Nineteen Heads better than One? Euro for a bull run?

The week has started with plenty to cheer about for Euro bulls. Following the final round of French parliamentary elections Emmanuel Macron's En Marche party, alongside its allies, has gained 350 seats, a majority of 138. European markets have reacted positively, and the Euro has climbed against the Dollar, as high as $1.12115. Sentiment around the Eurozone is consistently trending upwards, given events elsewhere, including an eroding belief in President Trump's ability to push through reforms, and Britain's uncertain economic prospects. This is quite the turnaround, given that for some time the question has been how low can the Euro go, with predictions of parity with the dollar not unheard of. For the moment at least, this question has been turned upside down. The question now being posed is whether taking a long position on the Euro might present the possibility of significant gains, especially should it seem possible that the European currency might reach the $1.20 threshold. 

French Vote

With markets buoyed, and plenty of positive news emanating from the Eurozone in general, from French construction figures rising by 3.5%, to overall EU construction output rising month-on-month, to the immediate post-election bump in the French stock exchange, the Eurozone looks far less a basket case than it has for some time. That said, whilst Macron's now extremely likely labour and pension reforms are necessary, expected, and certain to boost French productivity, and even potentially spur, as Elliot Hentov of State Street Global Advisers suggests, potentially audacious Eurozone reform, in real terms much of the bounce in sentiment around the Eurozone relies on the combination of Europe not making quite so many unforced errors as has hitherto been usual, and other major currencies suffering from precisely the opposite scenario. After eight years of the steady hand of Obama, and several of the laissez faire Cameron, markets initially responded positively to their replacements, yet they are now in the process of digesting the fact that the heads of both the U.S. and British economies are prone to gaffes and U-turns, and are unlikely to be able to push through with many of their more market pleasing policies. Trump's infrastructure plans appear to have foundered, whilst an extraordinarily small majority has rendered Ms. May in many ways a lame-duck since election day. Trump is becoming ever more embroiled in political scandal, whilst May is likely to spend the duration of her premiership in thrall to narrow backbench interests, as the political tail wags the dog. For Euro bulls all of this is excellent news. The EU, with a reputation for muddling through, rather than setting the bar, looks a lot more attractive when the alternatives are what they are. It is no surprise that many prefer the strength and calm of Merkel and the modern insouciance of Macron over the dated May and blustering Trump. 
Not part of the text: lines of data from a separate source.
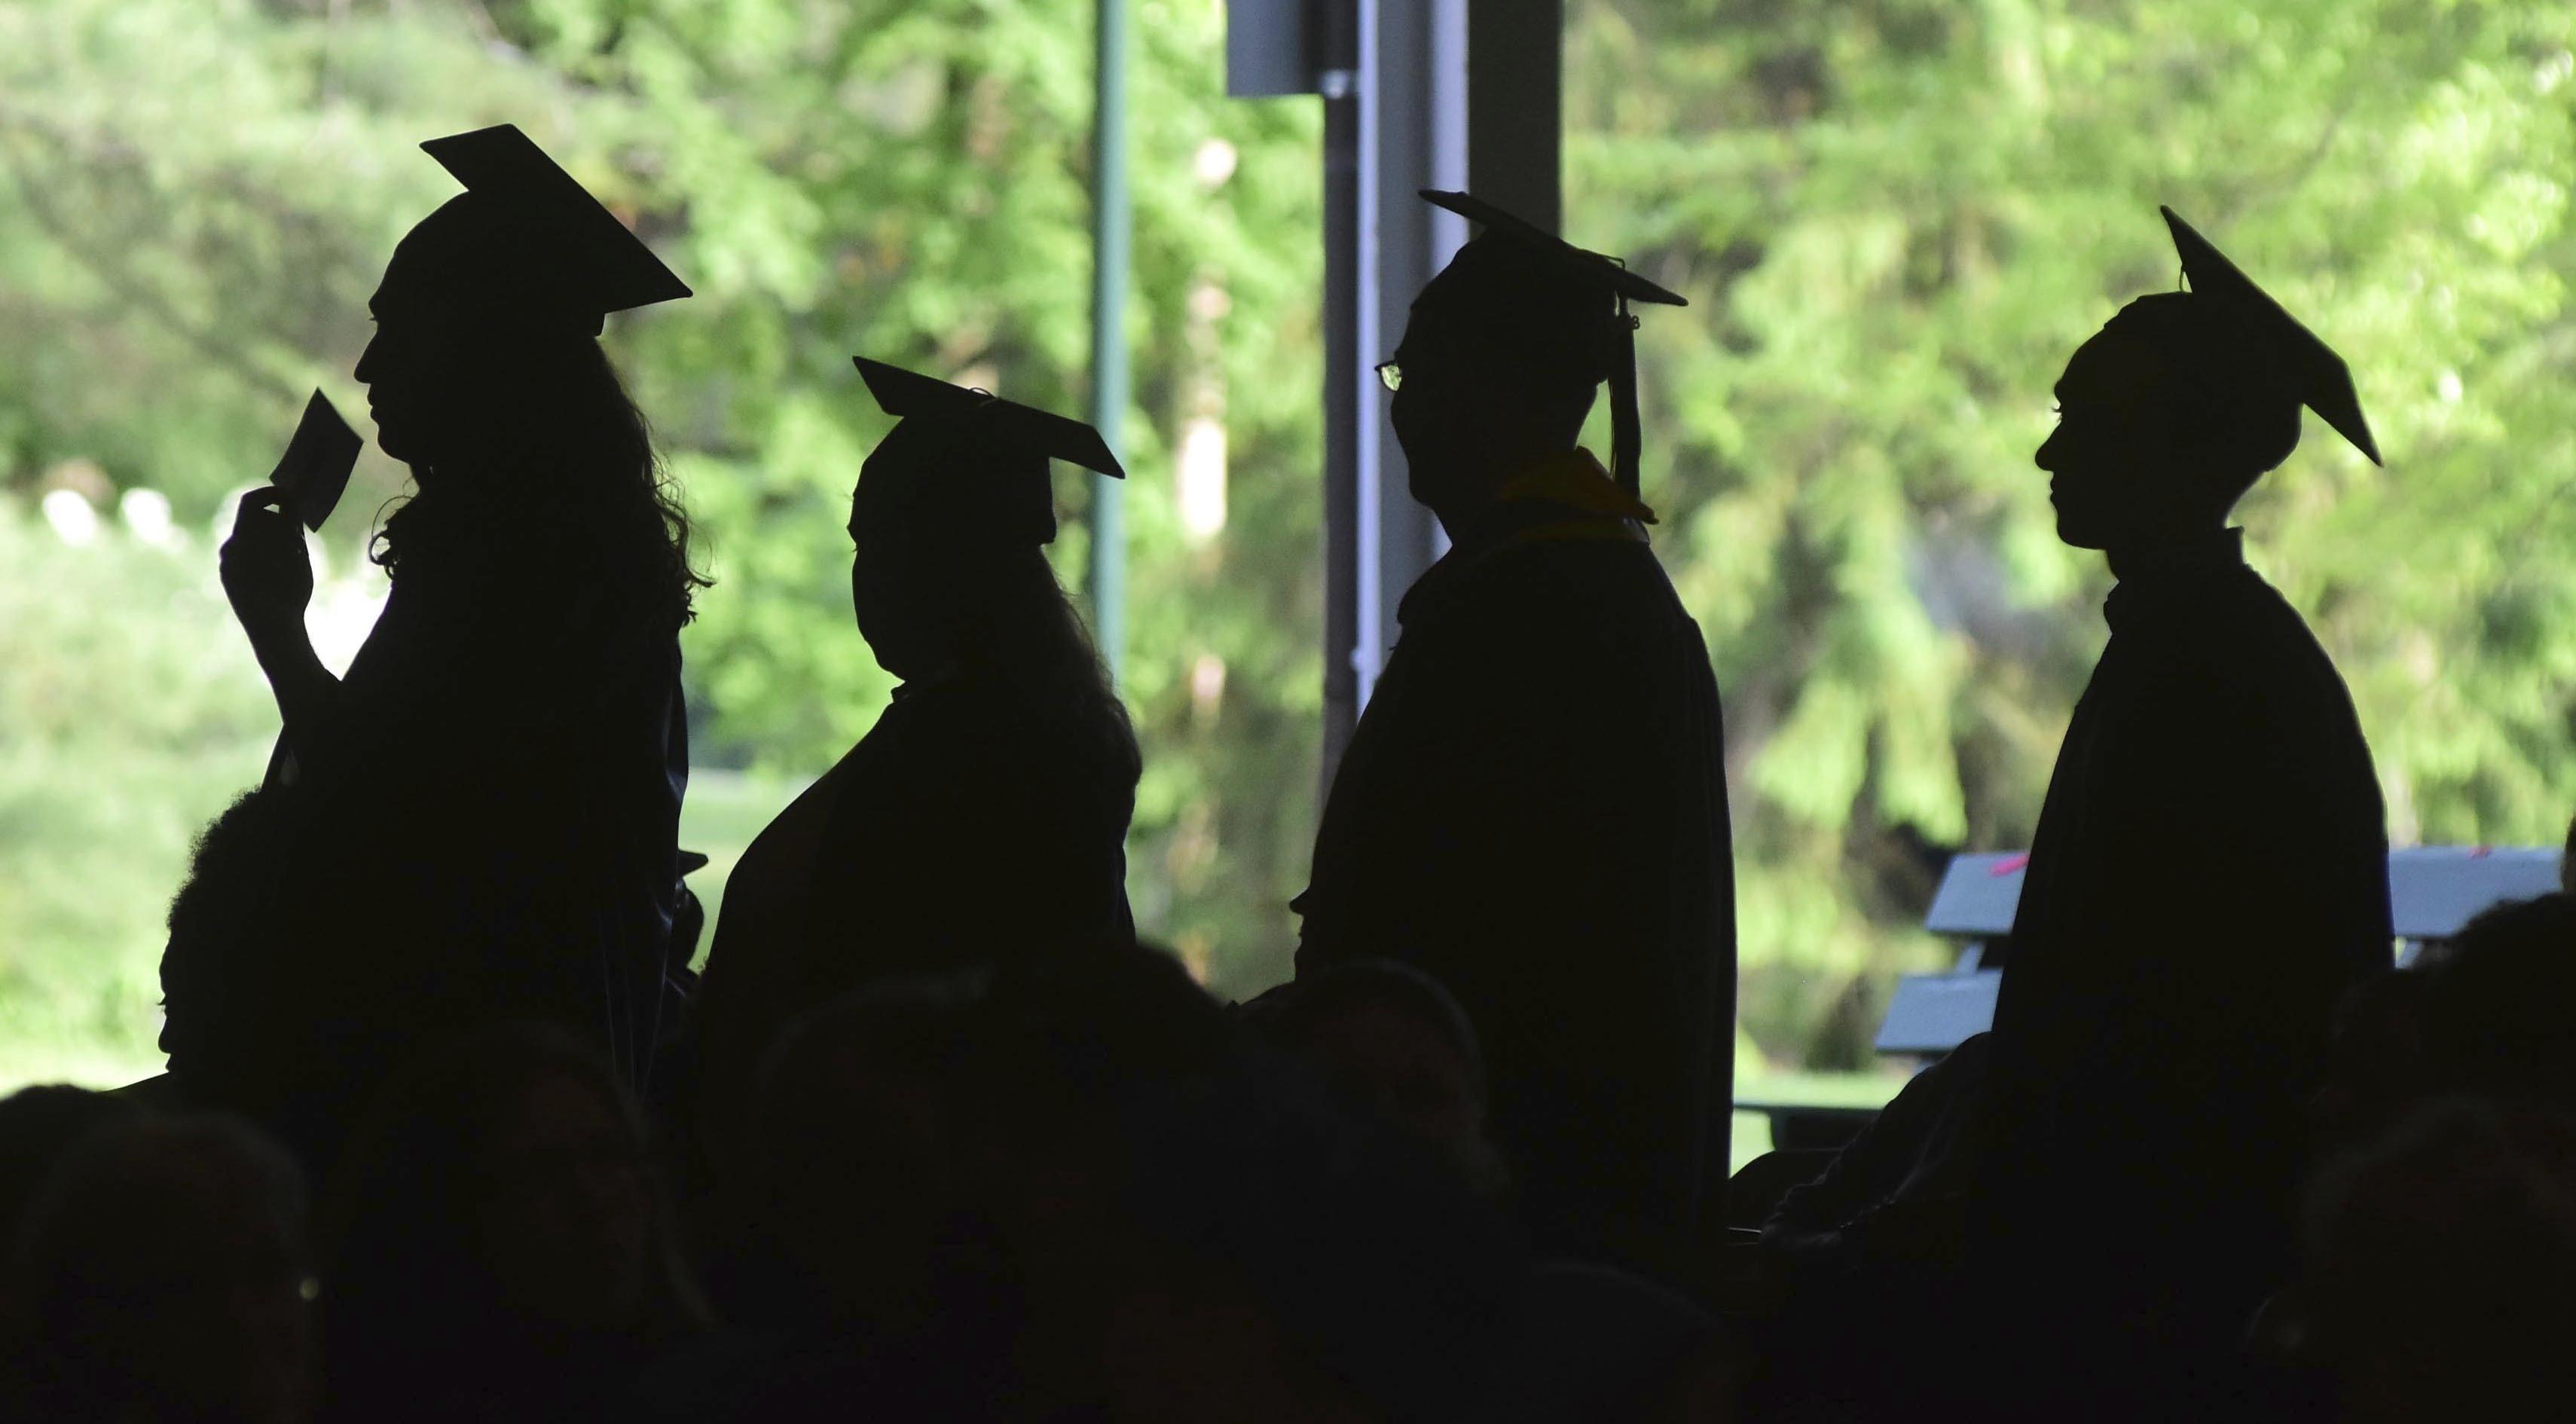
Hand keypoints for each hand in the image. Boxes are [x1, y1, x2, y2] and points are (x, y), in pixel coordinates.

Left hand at [220, 487, 312, 640]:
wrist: (272, 629)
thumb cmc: (289, 590)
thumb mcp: (298, 553)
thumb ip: (291, 525)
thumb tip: (290, 503)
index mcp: (243, 537)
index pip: (252, 501)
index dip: (271, 494)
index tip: (289, 496)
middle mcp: (229, 546)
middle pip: (252, 519)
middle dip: (274, 520)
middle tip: (296, 532)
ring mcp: (226, 563)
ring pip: (249, 539)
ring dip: (269, 539)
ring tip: (289, 557)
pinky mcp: (228, 578)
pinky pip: (244, 556)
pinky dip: (261, 555)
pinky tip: (276, 572)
The reasons for pro-European sentiment can now then be understood as a mixture of better the devil who gets something done, and genuinely positive developments in the EU, from Macron's likely reforms, to greater political stability, declining unemployment, with figures finally surpassing the pre-recession peaks, a quarterly GDP rise of 0.5%, PMI sentiment from IHS Markit at six year highs, increasing domestic spending, Greek negotiations running smoothly for a change, and investment steadily climbing. The major Eurozone economies of France, Germany, Italy, and Spain, grew by 0.55 on average in the past quarter, and yearly EU GDP was up 2.1% over the past year, with Jessica Hinds, of Capital Economics, amongst others, predicting 2017 GDP rises of a further 2%. This presents a situation where there is plenty to be bullish about. 


How high then is the Euro likely to climb against the Dollar, with the current Dollar surge seemingly at an end? The U.S. faces significant headwinds, and plenty of near-term negative sentiment, and since Trump's “phenomenal” tax reforms and infrastructure spend is ever more a chimera, what was once priced in needs to be priced out. The present exchange rate of around $1.12 to the Euro, does therefore look like moving further in favour of the European currency. Analysts are mixed in their predictions of how far the Euro might climb, with some, like HSBC, suggesting that $1.20 by the end of 2017 is a reasonable target. Others, including Nomura, predict a safer, but nonetheless significant upswing to $1.15. On current sentiment alone, Nomura's prediction looks probable, yet when added to the likelihood that the ECB is expected to begin unwinding their ultra-loose policy approach, and the fact that the U.S. is likely to hold off on any further Dollar positive policies it can actually pass, given that the strength of USD has been a drag on trade of late, HSBC's $1.20, while a bullish forecast, does stand some chance of becoming a reality. Indeed, in terms of PPP (Purchasing Power Parity) the Euro appears to be distinctly undervalued against the Dollar. There may therefore be plenty of scope for a rise in the Euro's value.


Going long on the Euro, given the fact that the Eurozone, in a tight spot, can seem like a many headed Hydra fighting with itself, instead of facing down challenges, is always a little risky, and caution can seem prudent, yet with far greater uncertainty surrounding certain other major Western currencies, it might just be worth taking a position. With end of 2017 EURUSD predictions ranging from Nomura's aforementioned $1.15 (+3%), Danske Bank's $1.18 (+5%), HSBC's $1.20 (+7%), and even some far more bullish forecasts, like Oliver Corbier of Société Générale's $1.30 (+14%), there is certainly some strength to the argument of the Euro bull.